Further effect adds hereinafter in conjunction with embodiment possessed by above-mentioned non-usual optional mode
With explanation.
Brief description of the drawings
Accompanying drawing is used to more fully understand the present invention, does not form inappropriate limitation of the present invention.Wherein:
Fig. 1 is the signal of the main flow of user's value category method according to embodiments of the present invention based on cluster analysis
Figure;
Fig. 2 is the signal of the key step of user's value category method according to embodiments of the present invention based on cluster analysis
Figure;
Fig. 3 is the signal of the main modular of user's value category device according to embodiments of the present invention based on cluster analysis
Figure;
Fig. 4 is that the embodiment of the present invention can apply to exemplary system architecture figure therein;
Fig. 5 is adapted for the structural representation for realizing the terminal device of the embodiment of the present invention or the computer system of server
Figure.
Embodiment
The one exemplary embodiment of the present invention is explained below in conjunction with accompanying drawing, including the various of the embodiment of the present invention
Details should think them only exemplary to help understanding.Therefore, those of ordinary skill in the art should recognize
Arrive, various changes and modifications can be made to the embodiments described herein, without departing from scope and spirit of the present invention.Together
Sample, for clarity and conciseness, the description to known function and structure is eliminated in following description.
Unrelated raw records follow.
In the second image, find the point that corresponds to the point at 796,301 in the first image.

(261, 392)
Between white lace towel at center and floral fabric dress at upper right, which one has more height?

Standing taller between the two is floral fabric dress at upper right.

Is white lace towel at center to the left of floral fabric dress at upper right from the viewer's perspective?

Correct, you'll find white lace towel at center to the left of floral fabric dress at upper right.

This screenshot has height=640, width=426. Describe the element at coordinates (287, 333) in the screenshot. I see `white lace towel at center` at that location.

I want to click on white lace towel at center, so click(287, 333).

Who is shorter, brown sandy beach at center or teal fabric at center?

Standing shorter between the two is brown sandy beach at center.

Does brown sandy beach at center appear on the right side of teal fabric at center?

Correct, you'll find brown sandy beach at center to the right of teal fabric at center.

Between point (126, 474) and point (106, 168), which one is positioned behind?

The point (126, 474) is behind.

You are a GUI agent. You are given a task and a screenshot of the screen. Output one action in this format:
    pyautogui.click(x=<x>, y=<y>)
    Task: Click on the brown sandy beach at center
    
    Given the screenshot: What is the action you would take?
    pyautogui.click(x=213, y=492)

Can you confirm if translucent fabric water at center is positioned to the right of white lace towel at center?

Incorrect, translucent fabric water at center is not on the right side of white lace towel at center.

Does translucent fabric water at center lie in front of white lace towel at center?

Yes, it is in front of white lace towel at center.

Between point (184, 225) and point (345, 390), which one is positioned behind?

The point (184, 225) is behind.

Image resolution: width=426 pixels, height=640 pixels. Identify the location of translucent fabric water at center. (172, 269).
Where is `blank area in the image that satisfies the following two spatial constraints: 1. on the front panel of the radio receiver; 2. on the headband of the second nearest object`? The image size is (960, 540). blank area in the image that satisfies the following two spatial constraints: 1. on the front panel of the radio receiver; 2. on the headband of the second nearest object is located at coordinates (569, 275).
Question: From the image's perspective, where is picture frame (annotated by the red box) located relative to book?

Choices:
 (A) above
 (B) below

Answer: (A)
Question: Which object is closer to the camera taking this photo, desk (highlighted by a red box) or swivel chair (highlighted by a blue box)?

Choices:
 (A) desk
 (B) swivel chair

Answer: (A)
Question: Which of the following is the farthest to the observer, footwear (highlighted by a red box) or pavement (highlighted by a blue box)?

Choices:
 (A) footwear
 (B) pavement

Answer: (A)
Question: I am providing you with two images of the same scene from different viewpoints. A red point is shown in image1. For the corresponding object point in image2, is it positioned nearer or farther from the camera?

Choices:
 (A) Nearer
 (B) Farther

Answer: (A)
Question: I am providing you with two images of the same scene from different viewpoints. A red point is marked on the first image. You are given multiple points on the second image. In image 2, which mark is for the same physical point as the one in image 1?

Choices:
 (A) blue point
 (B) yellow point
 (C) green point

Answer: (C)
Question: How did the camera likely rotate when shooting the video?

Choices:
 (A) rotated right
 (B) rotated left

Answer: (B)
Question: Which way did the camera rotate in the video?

Fig. 1 is a kind of main flow of user's value category method based on cluster analysis according to embodiments of the present invention
Schematic diagram, as shown in Figure 1.
In step S101, the desired value first according to user under each index feature, it is determined that each user's is original
Characteristic vector.
Those skilled in the art can determine user and index feature according to the purpose of actual conditions and user's value analysis
Selection mode.By taking electric business platform as an example, it can select to have within nearly 1 year the account to place an order as user, can select as following
In institute's column data any one, two or more are as index feature:
User efficiently accomplishes all spending amount summations of order in nearly 1 year;
The nearly 1 year maximum order amount of money:User efficiently accomplishes the maximum spending amount of order in nearly 1 year;
Nearly 1 year consumption visitor's unit price:User efficiently accomplishes visitor's unit price of order in nearly 1 year;
Nearly 1 year order volume:User efficiently accomplishes the order volume summation of order in nearly 1 year;
The one-level category number of purchase in nearly 1 year:User efficiently accomplishes the one-level category number of purchase in nearly 1 year;
The merchandise discount rate of purchase in nearly 1 year:The nearly 1 year merchandise discount rate for efficiently accomplishing purchase of user;
Nearly 1 year comprehensive rate of gross profit:The commodity summation rate of gross profit that user effectively buys for nearly 1 year;
Nearly 1 year goods return and replacement information:User's return of goods number of nearly 1 year;
Reject order volume within nearly 1 year:User's rejection order volume of nearly 1 year;
Log in number of days:User adds up the number of days logged in from the registration;
Shine odd number amount:User is accumulative to shine single number;
Nearly 1 year concern commodity amount:The quantity of user's concern commodity of nearly 1 year;
Participate within nearly 1 year evaluation number:The number of user's participation evaluation of nearly 1 year.
Certainly, user's value category method of the invention can also be applied to other field.To be sent out applied to Chinese society
, can be using each province of China, autonomous region or municipality directly under the Central Government as user, with per-capita gross domestic product exemplified by opening up situation analysis
(Gross Domestic Product, GDP), town dweller year disposable income, newly-increased fixed assets, institution of higher education's number per capita
Amount, hygiene medical treatment mechanism quantity etc. are used as index feature.
When carrying out user's value category, some data are possible to extract from multiple operation systems, unavoidable to occur
The data that some data are wrong data, are had have situations such as conflict between each other, due to data acquisition modes or other reasonses,
Desired value under acquired index feature is also possible to exception be present.For the ease of description, there is exception by the present invention in these
The desired value of index feature is referred to as exceptional value.Such as when single number is index feature under using user, if user's malice brushes list
Meeting, the then value for corresponding to lower single number of user are exceptional value;For another example during using a certain regional GDP per capita as index feature,
If the economic data of this area has a certain degree of statistical error, the GDP per capita value for corresponding to area is exceptional value;Compare again
When such as, using the addition of a certain chemical reagent as index feature, if weigh assay balance used in the chemical reagent exist compared with
Big systematic error, then the addition of the chemical reagent determined using the assay balance is exceptional value, etc..In order to avoid as far as possible
These exceptional values, in some preferred embodiments, can be to each use to the issuable negative effect of user's value category
Before the original feature vector at family carries out factorial analysis, by data cleansing, whether distinguishing indexes value is exceptional value, if also,
The desired value is exceptional value, rejects the desired value.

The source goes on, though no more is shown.